In order to start the trial, I had to stop Thalidomide for at least one
month, which I did, and at the start of the trial my IgG increased to 5110. The
first month of treatments was really a WOW !! I was constantly nauseous, had no
appetite at all, and felt really ‘crappy’. I felt so rotten that I was seriously
considering dropping out of the trial. The doctor prescribed Compazine which
helped the nausea, and they decreased the dosage of the trial drug, which in
general helped. The good side was that after one month of treatments, my IgG
decreased to 2370 and continued to decrease in subsequent months (three to four
months) and then bounce around between 900 and 1400, the first time it was in
the normal range in nineteen years.
During these months I felt pretty good except for my increasing neuropathy.
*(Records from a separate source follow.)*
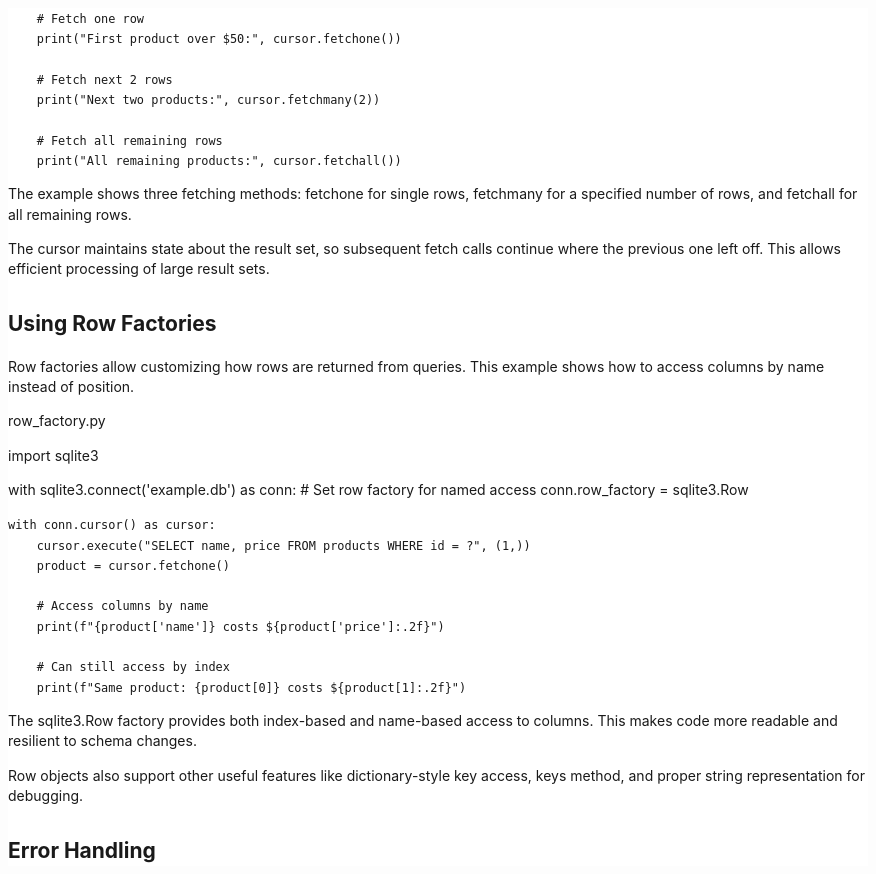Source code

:         # Fetch one row
        print("First product over $50:", cursor.fetchone())
        
        # Fetch next 2 rows
        print("Next two products:", cursor.fetchmany(2))
        
        # Fetch all remaining rows
        print("All remaining products:", cursor.fetchall())

The example shows three fetching methods: fetchone for single rows,
fetchmany for a specified number of rows, and fetchall
for all remaining rows.

The cursor maintains state about the result set, so subsequent fetch calls
continue where the previous one left off. This allows efficient processing
of large result sets.

## Using Row Factories

Row factories allow customizing how rows are returned from queries. This example
shows how to access columns by name instead of position.

row_factory.py
  

import sqlite3

with sqlite3.connect('example.db') as conn:
    # Set row factory for named access
    conn.row_factory = sqlite3.Row
    
    with conn.cursor() as cursor:
        cursor.execute("SELECT name, price FROM products WHERE id = ?", (1,))
        product = cursor.fetchone()
        
        # Access columns by name
        print(f"{product['name']} costs ${product['price']:.2f}")
        
        # Can still access by index
        print(f"Same product: {product[0]} costs ${product[1]:.2f}")

The sqlite3.Row factory provides both index-based and name-based
access to columns. This makes code more readable and resilient to schema changes.

Row objects also support other useful features like dictionary-style key access,
keys method, and proper string representation for debugging.

## Error Handling
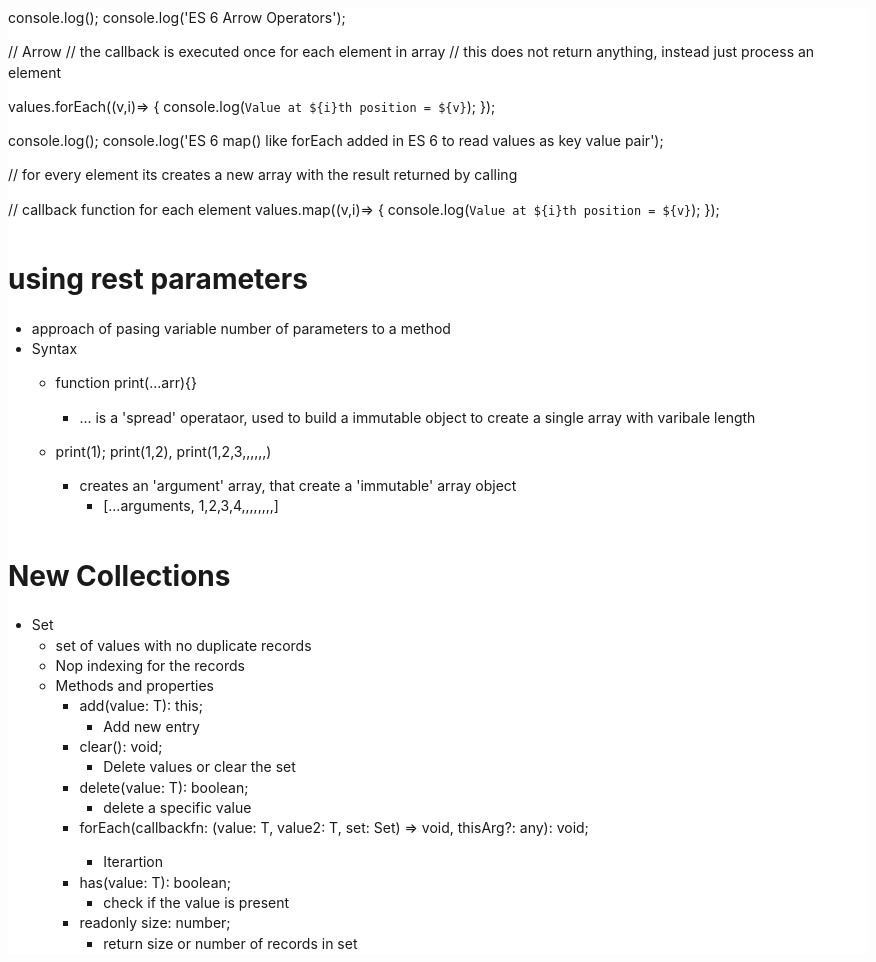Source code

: console.log();
console.log('ES 6 Arrow Operators');

// Arrow
// the callback is executed once for each element in array
// this does not return anything, instead just process an element

values.forEach((v,i)=> {
    console.log(`Value at ${i}th position = ${v}`);
});

console.log();
console.log('ES 6 map() like forEach added in ES 6 to read values as key value pair');

// for every element its creates a new array with the result returned by calling 

//  callback function for each element
values.map((v,i)=> {
    console.log(`Value at ${i}th position = ${v}`);
});



# using rest parameters
- approach of pasing variable number of parameters to a method
- Syntax
    - function print(...arr){}
        - ... is a 'spread' operataor, used to build a immutable object to create a single array with varibale length 

    - print(1); print(1,2), print(1,2,3,,,,,,)
        - creates an 'argument' array, that create a 'immutable' array object
            - [...arguments, 1,2,3,4,,,,,,,,]


# New Collections
- Set
    - set of values with no duplicate records
    - Nop indexing for the records 
    - Methods and properties
        - add(value: T): this;
            - Add new entry
        - clear(): void;
            - Delete values or clear the set
        - delete(value: T): boolean;
            - delete a specific value
        - forEach(callbackfn: (value: T, value2: T, set: Set<T>) => void, thisArg?: any): void;
            - Iterartion
        - has(value: T): boolean;
            - check if the value is present
        - readonly size: number;
            - return size or number of records in set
The MD’s were quite concerned regarding the neuropathy so they decreased the
dosage of the trial drug three more times during this period. My Neurologist
felt that my recent EMG, which he had just taken, was same as the EMG he had
taken two and a half years ago, in fact it was a little better, and felt there
was no reason to stop the trial due to the neuropathy. It seems the Neurologist
was more concerned about the results of the EMG rather than then the patient’s
annoyance (and sometimes pain) of the neuropathy.
After complaining a number of times my Neurologist prescribed Neurontin for
my neuropathy. This really didn’t help much until I asked him to prescribe
Elavil as well as the Neurontin. I have read in the MM archives that Neurontin
plus Elavil have helped some suffering from neuropathy. It took several weeks
before my neuropathy was generally much less bothersome, and I could go up and
down a flight of stairs without holding onto the handrail. Previously it was a
must to hold onto the handrail while uttering plenty of groans and moans when
going up or down the stairs. Presently I hold onto the handrail not because I
have to but just because it’s there.
So, that is where I am to date, feeling fairly well. Still have some
neuropathy, bothersome at times, but not too bad. I do complain about some lack
of stamina so as a result I just have to pace myself when I do the chores around
the house. If I maintain my present state, I will indeed be satisfied.